My phone rings in my hand and I’m glad to see it’s Larry. “Hey!” I say, too eagerly. “How is everything?”
“Ugh!” He moans, exaggeratedly. “Well your replacement is totally competent and simultaneously nice. Plays golf. Smells good. I hate him for you.”
I laugh. “You don’t have to hate him. I’m glad he’s good to work for. How’s everything else, though?”
“Well, I’m never going back to Brooklyn. I’m moving into your guest bedroom permanently, so get used to that idea.” I laugh as he tells me about the building gossip—whose dog pooped in the elevator, who has been stuffing clothing down the garbage chute, and which neighbors he’s shipping.
“You are enjoying my house way more than I ever did, sounds like.”
“Well, yeah. You were never home,” he snorts. He’s got a point there. He sighs. “There is something, though. The super keeps leaving notes about the parking garage.”

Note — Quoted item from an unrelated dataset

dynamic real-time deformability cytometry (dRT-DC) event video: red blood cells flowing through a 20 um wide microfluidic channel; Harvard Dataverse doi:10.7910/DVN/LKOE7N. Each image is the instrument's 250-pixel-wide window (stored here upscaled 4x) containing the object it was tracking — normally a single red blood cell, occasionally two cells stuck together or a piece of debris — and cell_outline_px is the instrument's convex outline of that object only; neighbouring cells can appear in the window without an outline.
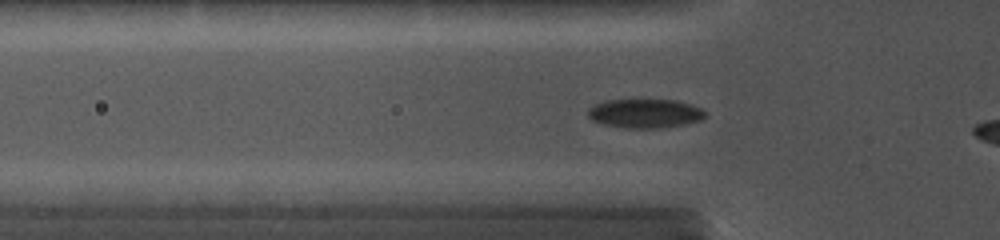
{"species": "common noctule bat (a hibernating species)", "species_latin": "Nyctalus noctula", "temperature_condition": "cold", "stored_images_in_passage": 30, "camera_frame_rate_fps": 5000, "um_per_image_px": 0.085, "animal": {"sex": "female", "body_mass_g": 19.0, "forearm_length_mm": 56.7}, "frame": {"image": 1, "passage_image": 6, "time_ms": 1.6, "image_size_px": [1000, 240], "cell_outline_px": [[708, 116], [700, 120], [684, 124], [660, 128], [628, 128], [604, 124], [592, 120], [588, 116], [588, 108], [592, 104], [604, 100], [676, 100], [700, 108], [708, 112]], "centroid_in_image_um": [54.82, 9.64], "position_along_channel_um": 71.0, "area_um2": 19.88}}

“The parking garage…where I’ve got my car? Did something happen to it? Have you checked?”
He puffs a breath at me. “Relax. The car is fine.”
“Well what’s the issue?” My heart starts racing. I never should have left my car unattended this long. I could give two shits if the apartment burns to the ground, I’m surprised to find myself feeling, but the car is my baby. The car is the most expensive, luxurious thing I’ve ever bought.
A glistening black Mercedes Benz 300, it handles like a dream. After a long week at work, I love taking the car out of the city and opening her up on winding back roads. I find a little bed and breakfasts or inn and zoom there by myself, nestle into the sheets and wake up and head back refreshed. It’s literally my only hobby, which I also realize is a huge problem.
I decide to add it to the list of issues in my “mid-life crisis” file. “Larry, what’s wrong with the car?”
“Thistle!” He shouts. “The. Car. Is. Fine. They’re painting the garage and they sent a notice that everyone needs to find somewhere else to park for like two days.”
I pause for a minute, considering the problem, and Larry continues. “So…can I move your car?”
“No,” I blurt out immediately. “Absolutely not. Nobody drives my car.”
“Ok, well, you better get here quick because they’re painting on Monday.”
Shit. “Can you even drive a stick,” I ask him, knowing the answer before he starts laughing.
“Hell, I can’t drive at all! You know I grew up in Brooklyn, right?”
We talk for a bit longer about the beauty of excellent public transportation and I tell him I’ll call him back later when I have a plan.
I make my way inside to the waiting room and stop in my tracks when I see Fletcher Crawford sitting there reading an old issue of Oprah’s magazine.